Bank of America s'attend aussi à des assouplissements du côté de l'Europe avec notamment un report de l'interdiction des véhicules à motorisation thermique ("ICE" pour "internal combustion engine") au-delà de 2040 (contre une date actuellement prévue en 2035).
"Dans un scénario extrême, les objectifs de CO₂ pour 2035 (qui exigent actuellement une réduction de 100%) pourraient être réduits de 50%", souligne Bank of America.
"Cela est particulièrement pertinent pour un secteur où les cours de nombreuses entreprises intègrent une disruption totale. Nous pensons que les actions les moins chères bénéficieront le plus de l'assouplissement réglementaire", comme celle de Renault, poursuit Bank of America.
Ces assouplissements devraient permettre aux ventes des véhicules thermiques de résister mieux que prévu et de porter la rentabilité des groupes.
D'où le fait que la banque intitule une partie de sa note consacrée au secteur "ICE, ICE, baby" en référence à la célèbre chanson du rappeur américain Vanilla Ice de 1990.
Pour revenir à Renault, "aucun autre constructeur ne devrait tirer davantage profit d'un assouplissement des réglementations européennes en matière d'émissions: Renault réalise environ 70% de ses ventes et 80% de son chiffre d'affaires en Europe", explique la banque.
"Par exemple, l'assouplissement des règles relatives au CO₂ pour les véhicules utilitaires légers contribuerait à préserver une source de profits essentielle, tandis que des ajustements similaires pour les voitures particulières, en particulier pour la marque Dacia, apporteraient un soulagement supplémentaire", poursuit-elle.
"Un assouplissement des réglementations en matière de sécurité serait également favorable à la gamme de petites voitures de Renault.
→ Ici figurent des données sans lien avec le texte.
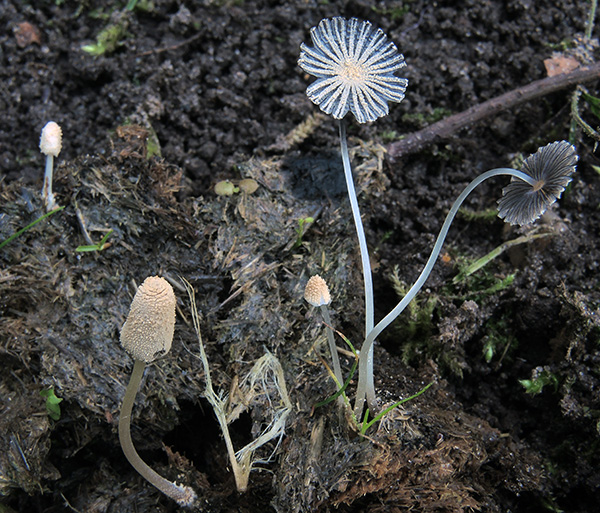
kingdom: Fungi
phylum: Basidiomycota
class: Agaricomycetes
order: Agaricales
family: Psathyrellaceae
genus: Narcissea
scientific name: Narcissea ephemeroides
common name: ring-blækhat
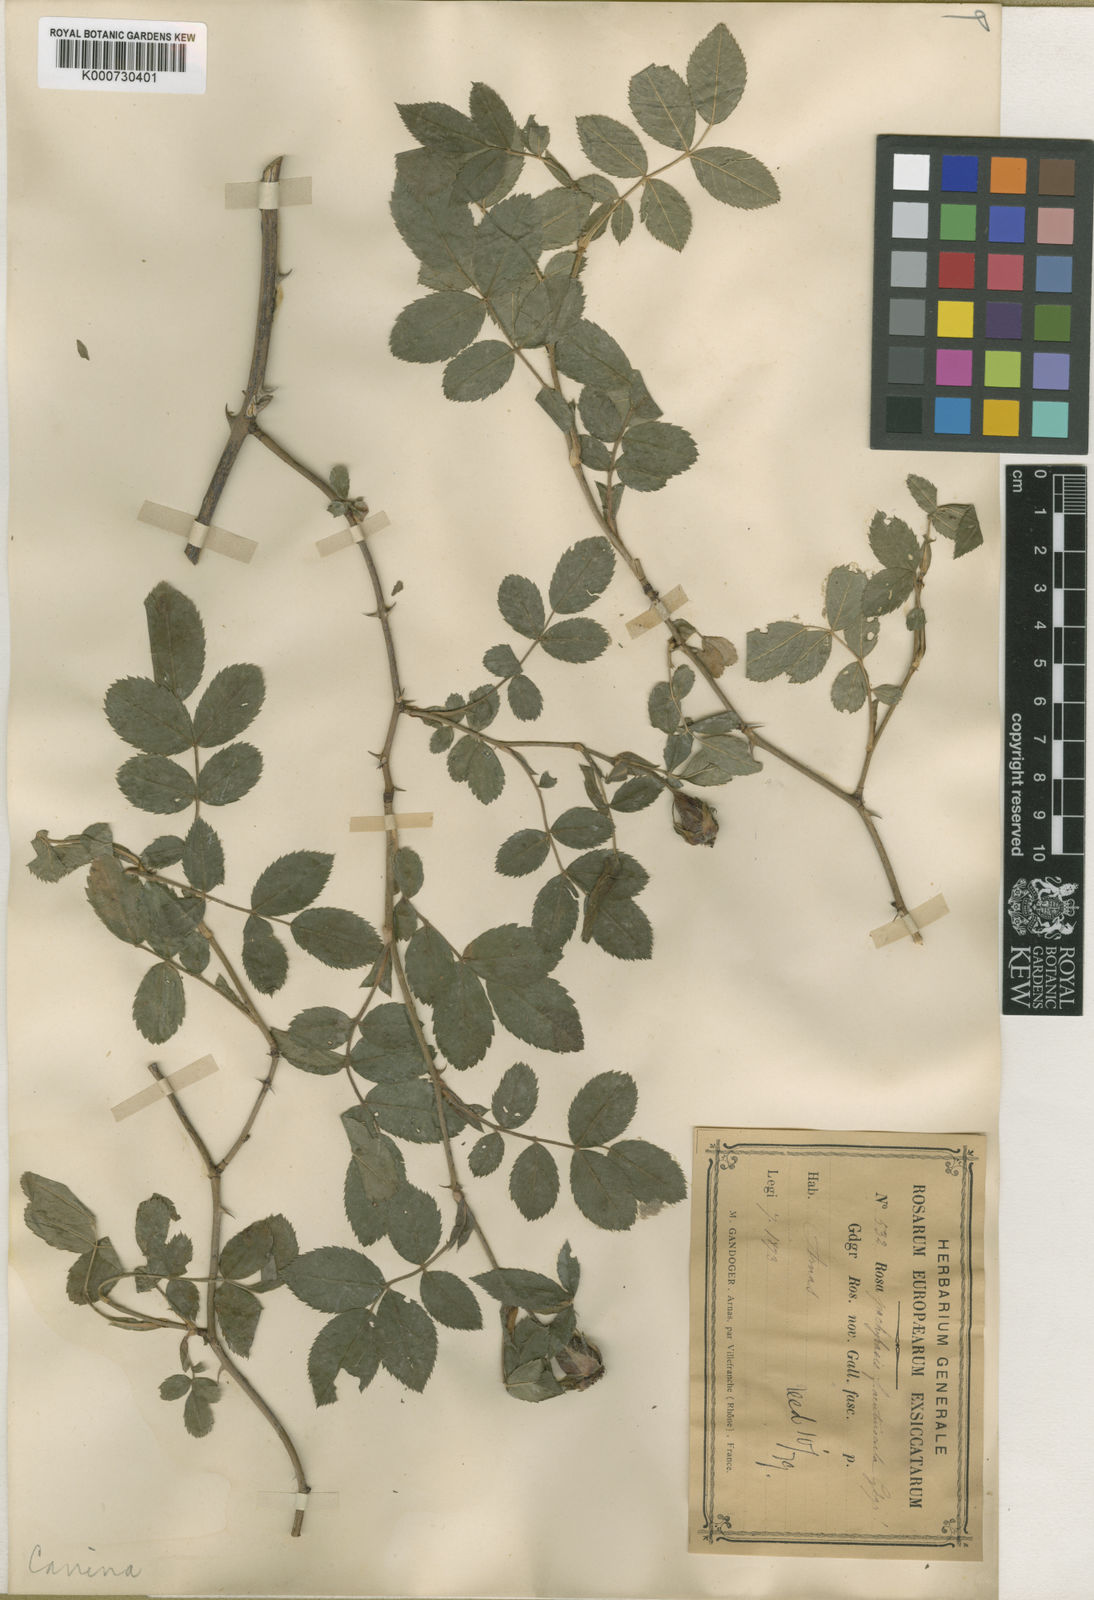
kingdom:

De plus, Renault est bien placé pour bénéficier des nouvelles subventions allemandes pour les véhicules électriques, car ses véhicules électriques à batterie (R4, R5, Dacia Spring), proposés à des prix abordables, entrent parfaitement dans le cadre du programme", développe-t-il encore.
À noter que Bank of America peut également porter en Bourse Stellantis qui prend 3,5%. Certes, la banque a réaffirmé son opinion à "neutre" sur l'action. Mais elle se dit "optimiste" sur le redressement des activités de la société en Amérique du Nord, un élément qui demeure la clef de la revalorisation du constructeur franco-italo-américain.
Stellantis peut aussi être soutenu par l'administration Trump qui a décidé d'assouplir les normes en matière d'économies de carburant pour les modèles des années 2022 à 2031, selon Reuters. "Les gens veulent des voitures à essence", a déclaré Donald Trump, cité par l'agence.